= Narcotics Rewards Program =

US program targeting international drug traffickers

The Narcotics Rewards Program is a program of the United States Department of State that offers rewards for information leading to the arrest and/or conviction of major international narcotics traffickers who send drugs into the United States. It was established by Congress in 1986, and as of 2021 it has paid out over $130 million in rewards leading to apprehensions.

The Department of State’s Bureau for International Narcotics and Law Enforcement Affairs (INL) manages the program in close coordination with the Department of Justice, Department of Homeland Security, Immigration and Customs Enforcement (ICE), the Drug Enforcement Administration (DEA), Federal Bureau of Investigation (FBI), and other interested U.S. agencies.

Proposals to pay rewards are submitted to the Department of State by the chief of mission at a U.S. embassy at the behest of a U.S. law enforcement agency.

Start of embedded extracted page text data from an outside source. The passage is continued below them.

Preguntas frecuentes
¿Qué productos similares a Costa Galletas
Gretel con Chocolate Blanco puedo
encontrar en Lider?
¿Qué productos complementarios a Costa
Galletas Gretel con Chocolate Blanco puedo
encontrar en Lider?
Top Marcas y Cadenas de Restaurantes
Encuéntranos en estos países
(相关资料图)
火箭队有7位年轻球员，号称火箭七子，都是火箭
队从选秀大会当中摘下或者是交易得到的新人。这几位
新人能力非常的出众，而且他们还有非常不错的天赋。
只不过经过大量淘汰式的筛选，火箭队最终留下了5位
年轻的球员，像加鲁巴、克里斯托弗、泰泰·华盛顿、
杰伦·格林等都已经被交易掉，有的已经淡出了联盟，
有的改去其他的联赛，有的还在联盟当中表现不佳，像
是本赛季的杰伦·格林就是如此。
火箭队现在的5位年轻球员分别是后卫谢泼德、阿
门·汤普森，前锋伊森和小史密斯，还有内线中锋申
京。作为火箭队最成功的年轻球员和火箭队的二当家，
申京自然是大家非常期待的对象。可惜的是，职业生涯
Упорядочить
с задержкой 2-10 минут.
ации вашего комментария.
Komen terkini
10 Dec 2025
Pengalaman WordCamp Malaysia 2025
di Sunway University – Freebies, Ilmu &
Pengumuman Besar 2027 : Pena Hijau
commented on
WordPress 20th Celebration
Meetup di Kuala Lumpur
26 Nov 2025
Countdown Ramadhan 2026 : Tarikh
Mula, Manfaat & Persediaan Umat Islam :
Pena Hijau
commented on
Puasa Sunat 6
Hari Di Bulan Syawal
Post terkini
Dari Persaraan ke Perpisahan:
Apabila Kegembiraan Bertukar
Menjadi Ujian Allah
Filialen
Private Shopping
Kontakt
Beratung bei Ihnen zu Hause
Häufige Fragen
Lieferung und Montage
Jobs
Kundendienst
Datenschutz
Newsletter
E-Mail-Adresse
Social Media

Reward proposals are carefully reviewed by an interagency committee, which makes a recommendation for a reward payment to the Secretary of State. Only the Secretary of State has the authority to determine if a reward should be paid, and, in cases where there is Federal criminal jurisdiction, the Secretary must obtain the concurrence of the Attorney General. It normally takes more than a year for the Department of State to pay a reward. although there are cases reported as Diego Leon Montoya Sanchez's capture taking more than eight years without payout for the reward offered for his capture, the reward posters offer a reward " up to" $5 million, people interested in a reward should know that the quoted phrase has been construed to include zero as its lower limit. See application of Michel, 470 F2d 638' 640 (C.C.P.A 1972); Arness v. Franks, 138 F2d 213, 216 (C.C.P.A 1943); see also Public service comm'n of Md. v. City of Annapolis, 526 A.2d 975, 981 (Md Ct Spec App 1987) ( " the statement of a maximum does not imply the existence of a minimum") also who any federal agent is authorized to promise that the reward will be pay, only the attorney general can guarantee the pay.

Overseas, individuals wishing to provide information on major narcotics traffickers may contact the nearest U.S. embassy or consulate. In the U.S., individuals should contact the DEA, FBI, or ICE directly. The U.S. government will ensure confidentiality to individuals who provide information on major narcotics traffickers, and, if appropriate, will relocate these individuals and their families.

In February 2014, The Guardian reported that some informants were not paid the rewards offered.